Top 10 tips for cycling in hot weather
A cycle ride in the summer is something we all look forward to, but the combination of heat and strong sun can make any ride less pleasurable. If you are doing a longer or more demanding ride – in hills, for instance – it could result in a number of health conditions; for example, you could be affected by heat exhaustion, heatstroke, sunburn and dehydration. The following advice will help ensure you stay healthy and enjoy your ride in the sun.
1. Stay hydrated
Cycling in the heat will mean you sweat more, so you will need to drink more than normal. Don’t wait to feel thirsty to have a drink: drink water little and often throughout your ride. You can also aid your hydration before you even start cycling by drinking water and eating a good breakfast.
If you’re feeling dehydrated, drink plenty of fluids such as water, diluted squash or fruit juice. These are much more effective than large amounts of tea or coffee. Fizzy drinks may contain more sugar than you need, and may be harder to take in large amounts.
2. Use sunscreen
Use a sweat- and water-resistant sunblock with a high SPF factor – it offers the best level of protection. Cyclists often forget to use sunblock on the back of their necks and ears, and if you’re not wearing gloves the back of your hands is another area that will get a lot of sun. Don’t forget to reapply your sunblock every few hours.

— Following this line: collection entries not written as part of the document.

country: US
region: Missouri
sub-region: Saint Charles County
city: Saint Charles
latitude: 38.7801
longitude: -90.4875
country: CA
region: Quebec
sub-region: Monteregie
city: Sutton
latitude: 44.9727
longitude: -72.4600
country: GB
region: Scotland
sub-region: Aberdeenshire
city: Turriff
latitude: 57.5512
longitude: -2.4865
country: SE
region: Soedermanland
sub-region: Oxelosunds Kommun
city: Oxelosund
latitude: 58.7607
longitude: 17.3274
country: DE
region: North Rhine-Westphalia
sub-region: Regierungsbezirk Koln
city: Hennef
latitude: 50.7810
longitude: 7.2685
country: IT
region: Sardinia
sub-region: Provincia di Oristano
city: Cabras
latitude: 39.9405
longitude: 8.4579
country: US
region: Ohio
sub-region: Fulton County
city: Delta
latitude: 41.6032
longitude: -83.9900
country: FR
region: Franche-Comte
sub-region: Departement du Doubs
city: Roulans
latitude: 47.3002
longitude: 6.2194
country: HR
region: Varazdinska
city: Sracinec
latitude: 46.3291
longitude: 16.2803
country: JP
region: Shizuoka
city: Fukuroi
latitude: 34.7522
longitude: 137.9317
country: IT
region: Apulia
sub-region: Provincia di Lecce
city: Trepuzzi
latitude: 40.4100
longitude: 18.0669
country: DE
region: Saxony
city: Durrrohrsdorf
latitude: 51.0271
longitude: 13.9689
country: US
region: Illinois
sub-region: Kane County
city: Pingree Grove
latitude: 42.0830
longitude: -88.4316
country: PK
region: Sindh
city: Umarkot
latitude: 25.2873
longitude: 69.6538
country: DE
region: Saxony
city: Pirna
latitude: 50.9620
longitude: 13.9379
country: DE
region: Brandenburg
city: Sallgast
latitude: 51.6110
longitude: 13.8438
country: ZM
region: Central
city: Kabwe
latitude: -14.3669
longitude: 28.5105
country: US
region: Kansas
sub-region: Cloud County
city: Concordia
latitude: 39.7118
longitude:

New members joining Cycling UK today receive a free ‘Summer Essentials’ kit worth £16.99, which includes a roll-on Pelotan sun cream and a mini Smidge insect repellent.
3. Dress for the weather
Wear lightweight clothes that will keep you cool and comfortable in the heat. This could be loose-fitting clothing or more technical gear with sweat-wicking properties or UV protection. Fingerless cycling gloves can help prevent sweaty palms from slipping on the handlebars. Thin socks and vented shoes will help to keep your feet cool.
4. Protect your eyes
Protect your eyes from the glare of the sun with a good-quality pair of sunglasses with 100% UV filtering lenses. This will also help prevent dust and insects from getting in your eyes and spoiling your ride. Avoid rubbing sunblock too close to your eyes as it can irritate them.
5. Wear insect repellent
Warmer weather tends to bring out insects like midges and mosquitoes, particularly in damp and still conditions. Invest in a good-quality insect repellent and when required use on any uncovered skin. Being eaten alive by midges can ruin any camping trip, so if you’re touring or bikepacking in midge-prone areas make sure you pick a camping spot away from shady, damp areas, cover up your skin and pack a head net.
6. Check for ticks
If you’re riding off road, be aware of ticks which are active in warmer weather and prefer shady, damp conditions including woodlands and moors. After a ride, brush down your clothing to remove any unattached ticks. When you change or shower, check your skin – paying particular attention to moist areas like behind the knee. If you find a tick, use a proper tick remover to take it off. Read our guide for everything you need to know about ticks and Lyme disease.
7. Ride to the conditions
A baking hot day might not be the best time to take on your furthest or fastest ride. When planning your ride take into account the conditions, whether that means slowing the pace or limiting the distance. You will need to take more breaks in warmer weather, particularly if riding with children, so make sure you factor in rest stops.
8. Fuel up
Taking snacks with you will help fuel your ride. But make sure they’re weather appropriate – for example chocolate will just melt in the heat. Choose food that isn’t sticky or likely to disintegrate in your pocket, such as flapjacks, fruit like satsumas or apples or, as suggested below, frozen bananas. It’ll save you having to clean melted chocolate out of your kit too! We have more in-depth advice for what to eat on longer rides.
9. Cover your trips
If your summer cycling involves taking a trip, make sure you’re covered with travel insurance. Be aware that some travel insurance policies do not specifically cover cycling, so make sure your policy includes medical care or repatriation following a cycling accident.
Remember that Cycling UK members receive 15% discount off policies with specialist cycle travel insurers Yellow Jersey, including a separate short-term bicycle insurance policy that allows you to add cover for your bicycle for a holiday.
10. Freeze ahead
The night before, freeze one bottle of water (only fill it up 75% as ice expands). As you ride the ice will melt and you’ll have a refreshing cold drink. If you are feeling very warm you can also use your icy water bottle to squirt yourself to cool down, too. You can also freeze bananas for a cold nutritious snack that won’t be mushy – although you will need to eat them before they defrost!